- **About this exercise**: Quote the records below in full, exactly as given, with the images taken out.

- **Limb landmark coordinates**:

■ ■ ■

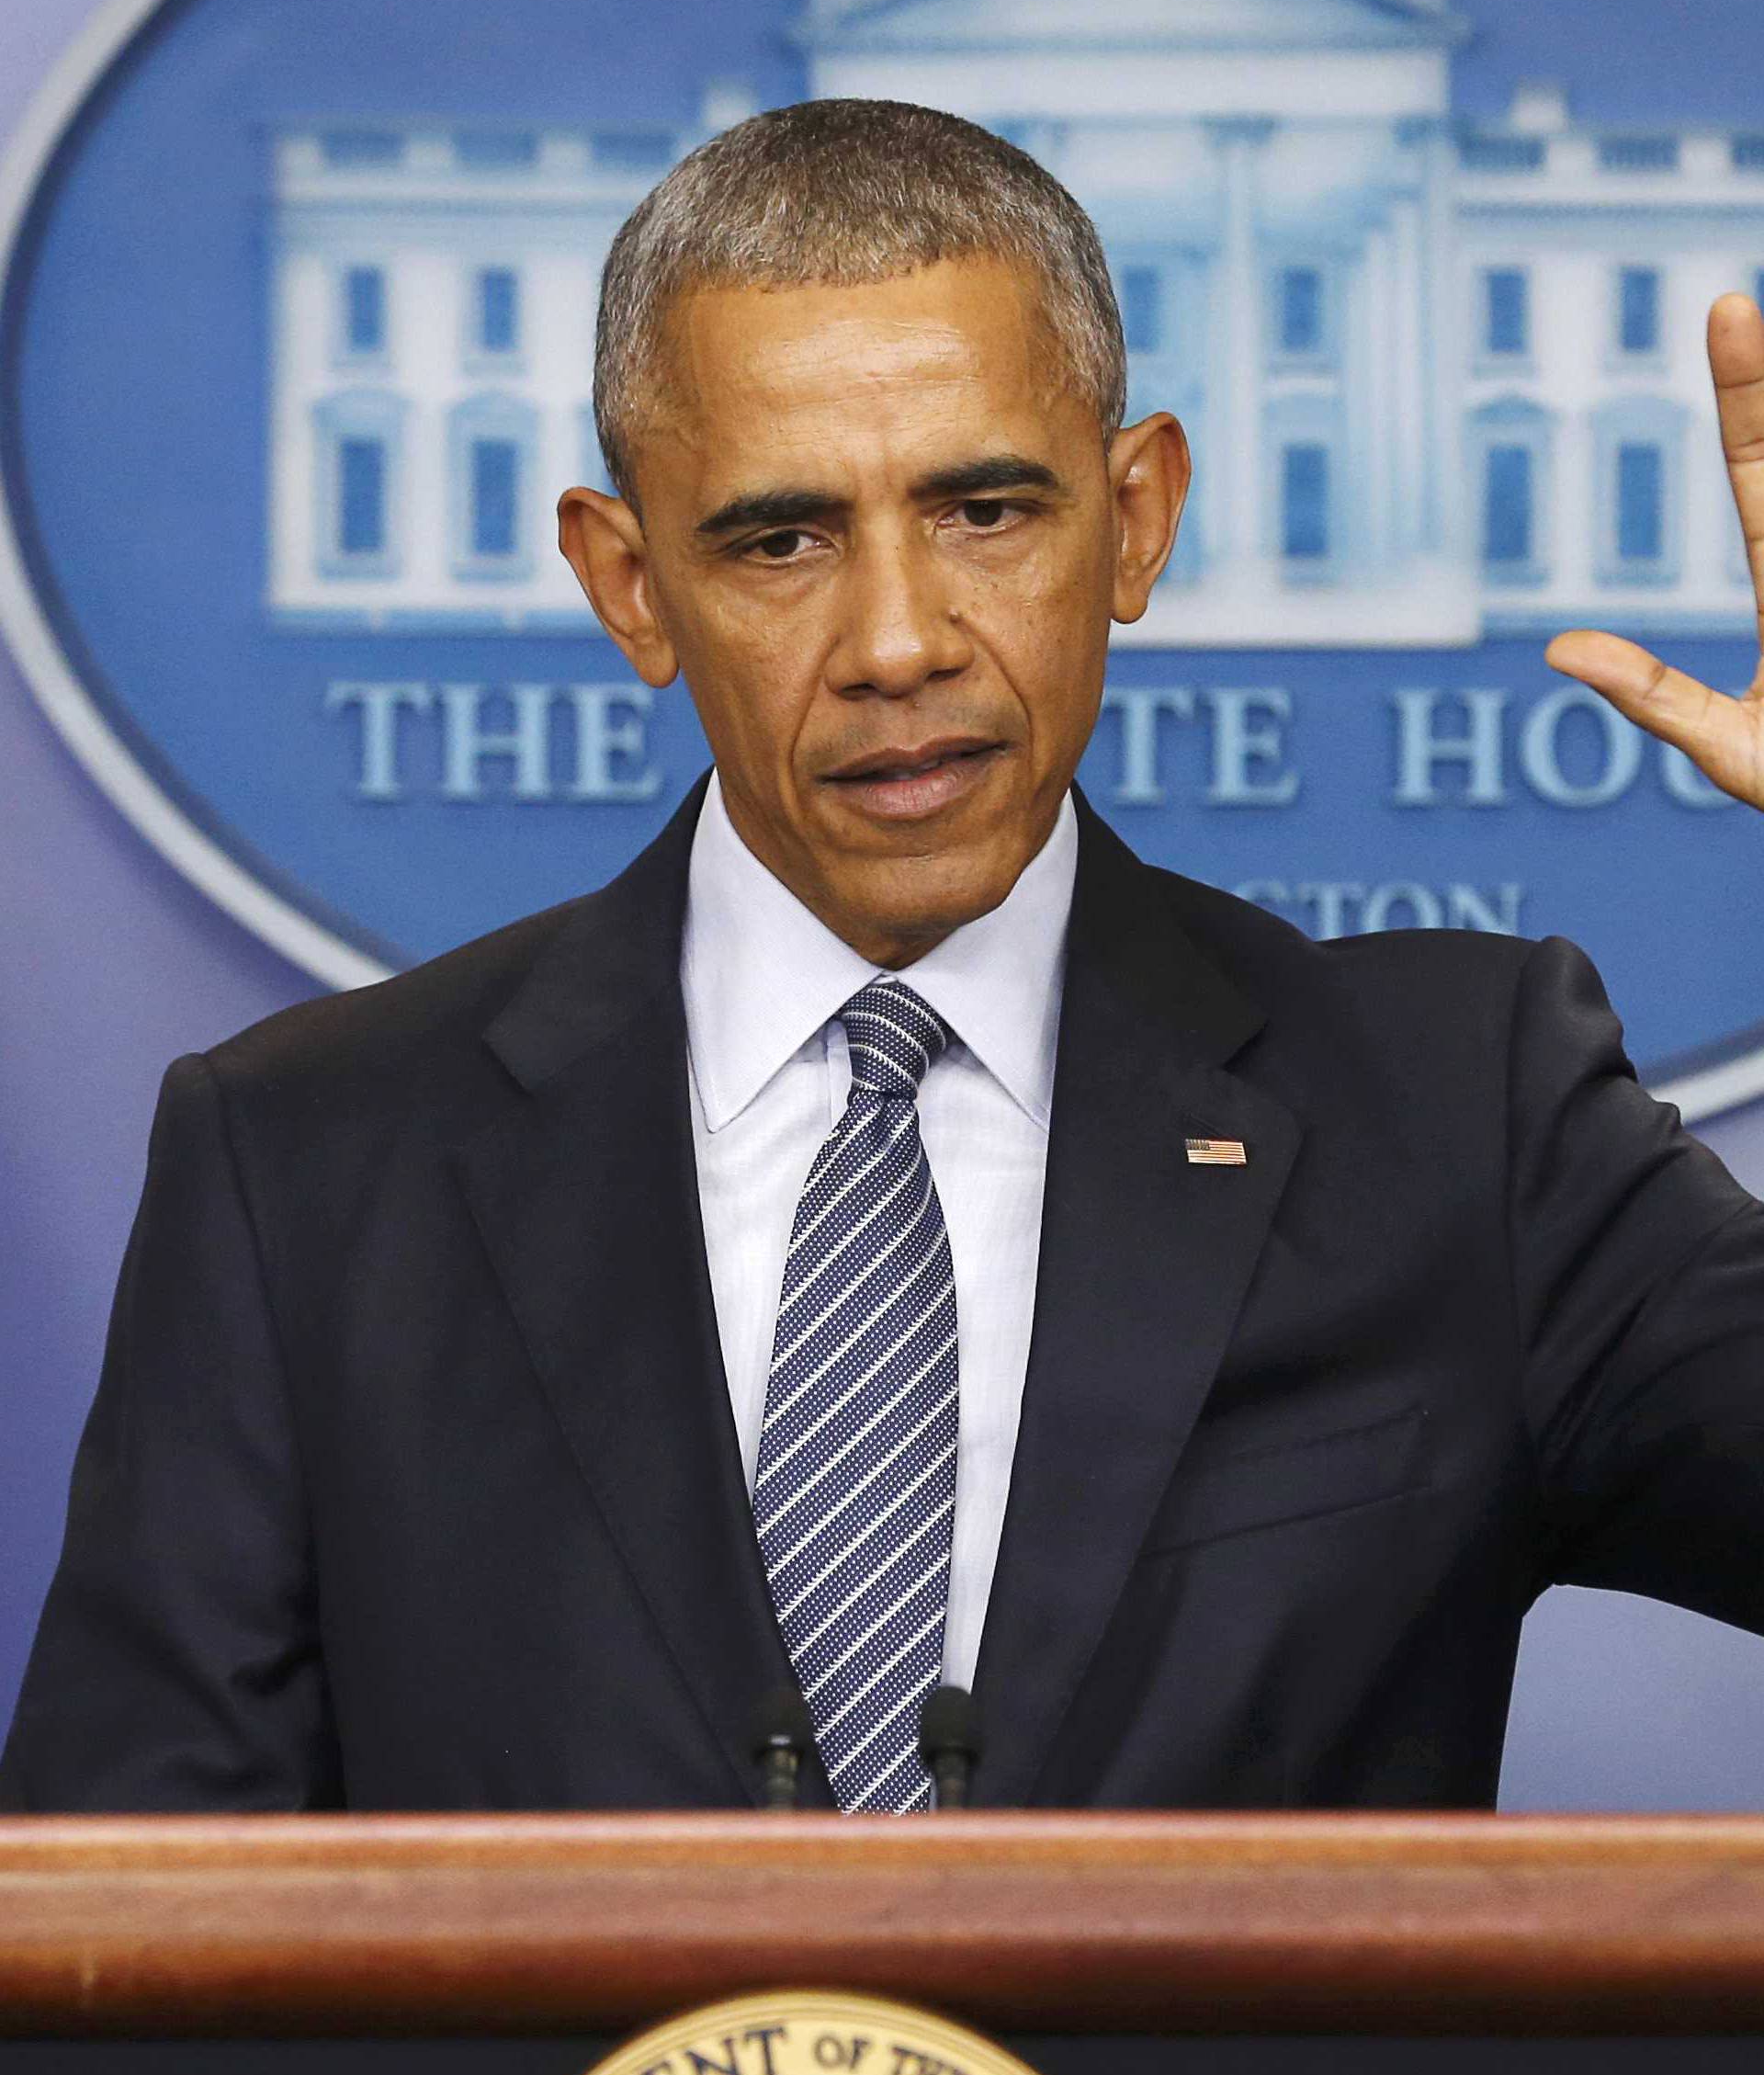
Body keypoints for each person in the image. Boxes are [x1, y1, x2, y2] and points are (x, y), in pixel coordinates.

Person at [7, 97, 1764, 1814]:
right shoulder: (312, 1165)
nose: (900, 639)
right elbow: (125, 1966)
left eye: (988, 512)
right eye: (781, 540)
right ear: (627, 586)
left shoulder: (1466, 1118)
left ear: (1137, 516)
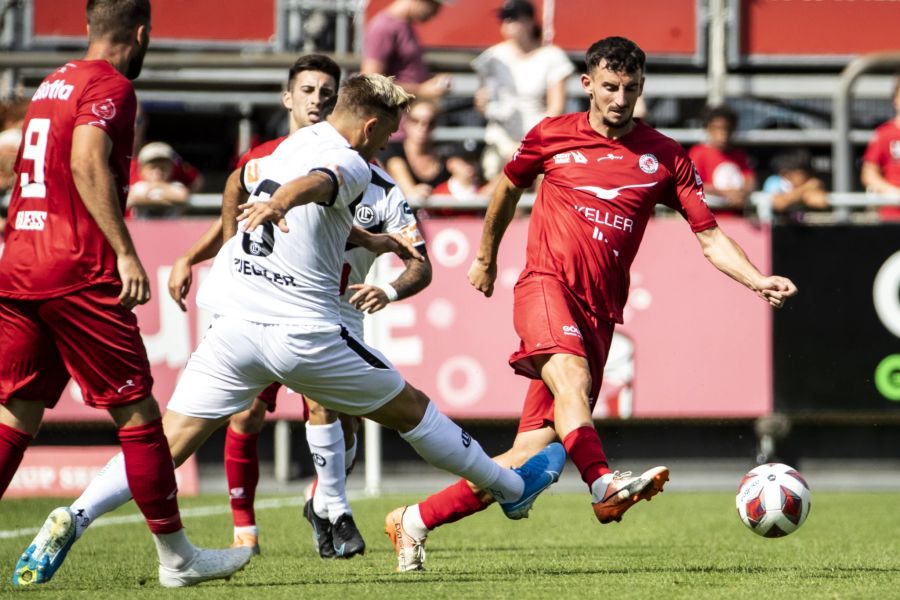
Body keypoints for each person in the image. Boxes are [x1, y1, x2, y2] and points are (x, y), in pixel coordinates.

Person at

■ ■ ■

- **Task answer**:
Body keypoints for each person in the image. Boxes are [x1, y1, x2, y2] and points are (x, y), in pixel coordinates.

Person at [7, 97, 1764, 1814]:
right shoulder: (312, 1165)
nose: (900, 639)
right elbow: (125, 1966)
left eye: (988, 512)
right eye: (781, 540)
right ear: (627, 586)
left shoulder: (1466, 1118)
left ear: (1137, 516)
Body keypoints for each person in the image. Boxes are [x1, y1, x2, y2] and points are (x, y), in pixel coordinates.

Person at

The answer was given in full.